I am a person who argues against the death penalty for ethical and economic reasons (I won’t get into those here), but I was quite surprised to learn that one argument that has been made against the death penalty (but not by me) seems to have been refuted; whether the death penalty serves as a deterrent to murder. In fact, a series of scientific studies published during the last five or six years have shown that between three and 18 lives could be saved by the execution of each convicted killer. Further, if executions were sped up, the deterrent effect would be strengthened.
“Science does really draw a conclusion. It did. There is no question about it,” said Naci Mocan, an economics professor at the University of Colorado at Denver. “The conclusion is there is a deterrent effect.”
“If it’s the case that executing murderers prevents the execution of innocents by murderers, then the moral evaluation is not simple,” observed University of Chicago’s Cass Sunstein. “Abolitionists or others, like me, who are skeptical about the death penalty haven’t given adequate consideration to the possibility that innocent life is saved by the death penalty.”
Nor have I.
Basically, these studies concluded;
- Each execution deters an average of 18 murders, according to a 2003 nationwide study by professors at Emory University. (Other studies have estimated the deterred murders per execution at three, five and 14).

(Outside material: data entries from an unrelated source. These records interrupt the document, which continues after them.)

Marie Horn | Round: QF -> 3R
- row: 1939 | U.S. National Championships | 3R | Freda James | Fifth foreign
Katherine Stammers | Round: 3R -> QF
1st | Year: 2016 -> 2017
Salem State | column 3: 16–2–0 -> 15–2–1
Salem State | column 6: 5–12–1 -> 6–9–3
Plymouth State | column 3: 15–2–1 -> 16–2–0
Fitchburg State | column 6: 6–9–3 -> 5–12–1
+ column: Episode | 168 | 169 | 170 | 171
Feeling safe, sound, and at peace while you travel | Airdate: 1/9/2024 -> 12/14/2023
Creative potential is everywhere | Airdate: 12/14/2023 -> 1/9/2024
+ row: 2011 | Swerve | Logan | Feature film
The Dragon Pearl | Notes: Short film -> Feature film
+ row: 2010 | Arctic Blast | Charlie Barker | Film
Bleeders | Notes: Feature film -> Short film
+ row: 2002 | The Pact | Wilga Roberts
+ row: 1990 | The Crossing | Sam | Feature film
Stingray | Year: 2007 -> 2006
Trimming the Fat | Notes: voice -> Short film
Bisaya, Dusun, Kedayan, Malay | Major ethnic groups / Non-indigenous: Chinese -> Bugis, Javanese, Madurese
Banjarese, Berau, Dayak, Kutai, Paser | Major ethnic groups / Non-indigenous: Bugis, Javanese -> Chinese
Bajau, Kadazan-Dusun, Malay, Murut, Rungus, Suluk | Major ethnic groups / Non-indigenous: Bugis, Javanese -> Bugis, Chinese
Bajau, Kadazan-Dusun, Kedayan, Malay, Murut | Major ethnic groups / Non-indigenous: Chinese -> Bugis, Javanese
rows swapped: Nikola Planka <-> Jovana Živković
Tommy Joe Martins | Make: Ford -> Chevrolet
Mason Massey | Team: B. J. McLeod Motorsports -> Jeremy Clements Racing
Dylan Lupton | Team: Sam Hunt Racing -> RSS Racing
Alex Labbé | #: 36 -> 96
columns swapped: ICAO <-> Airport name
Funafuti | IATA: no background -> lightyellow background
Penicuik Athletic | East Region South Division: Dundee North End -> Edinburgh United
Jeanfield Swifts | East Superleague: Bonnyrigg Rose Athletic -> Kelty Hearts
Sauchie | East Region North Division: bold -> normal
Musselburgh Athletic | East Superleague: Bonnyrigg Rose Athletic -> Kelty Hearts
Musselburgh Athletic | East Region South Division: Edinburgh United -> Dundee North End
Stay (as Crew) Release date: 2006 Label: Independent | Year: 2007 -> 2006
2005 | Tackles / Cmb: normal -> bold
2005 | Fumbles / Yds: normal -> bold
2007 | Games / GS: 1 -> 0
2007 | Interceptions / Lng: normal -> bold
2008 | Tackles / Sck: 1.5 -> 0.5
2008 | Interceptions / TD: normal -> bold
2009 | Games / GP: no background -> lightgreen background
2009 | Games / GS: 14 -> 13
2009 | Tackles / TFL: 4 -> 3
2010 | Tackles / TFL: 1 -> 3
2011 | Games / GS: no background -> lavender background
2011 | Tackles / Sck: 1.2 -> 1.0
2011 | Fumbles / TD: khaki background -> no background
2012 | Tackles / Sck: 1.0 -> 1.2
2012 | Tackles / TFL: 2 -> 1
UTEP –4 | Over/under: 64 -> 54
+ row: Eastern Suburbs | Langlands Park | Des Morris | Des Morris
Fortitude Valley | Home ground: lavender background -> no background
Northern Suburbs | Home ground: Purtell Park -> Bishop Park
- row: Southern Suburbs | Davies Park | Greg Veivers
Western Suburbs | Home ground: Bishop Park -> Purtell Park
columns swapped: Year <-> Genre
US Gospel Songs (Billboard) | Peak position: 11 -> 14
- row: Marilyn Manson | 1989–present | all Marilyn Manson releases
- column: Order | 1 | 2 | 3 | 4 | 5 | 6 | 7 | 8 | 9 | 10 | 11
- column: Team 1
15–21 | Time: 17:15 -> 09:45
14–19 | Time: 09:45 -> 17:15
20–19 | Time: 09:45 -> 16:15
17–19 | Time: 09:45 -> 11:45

- The Illinois moratorium on executions in 2000 led to 150 additional homicides over four years following, according to a 2006 study at the University of Houston.
- Speeding up executions would strengthen the deterrent effect. For every 2.75 years cut from time spent on death row, one murder would be prevented, according to a 2004 study by an Emory University professor.
Even though these studies’ findings surprised me, I was not the least surprised by the last finding (speeding up executions increases their deterrent effect). Of all the seeming findings, that one makes the most sense to me.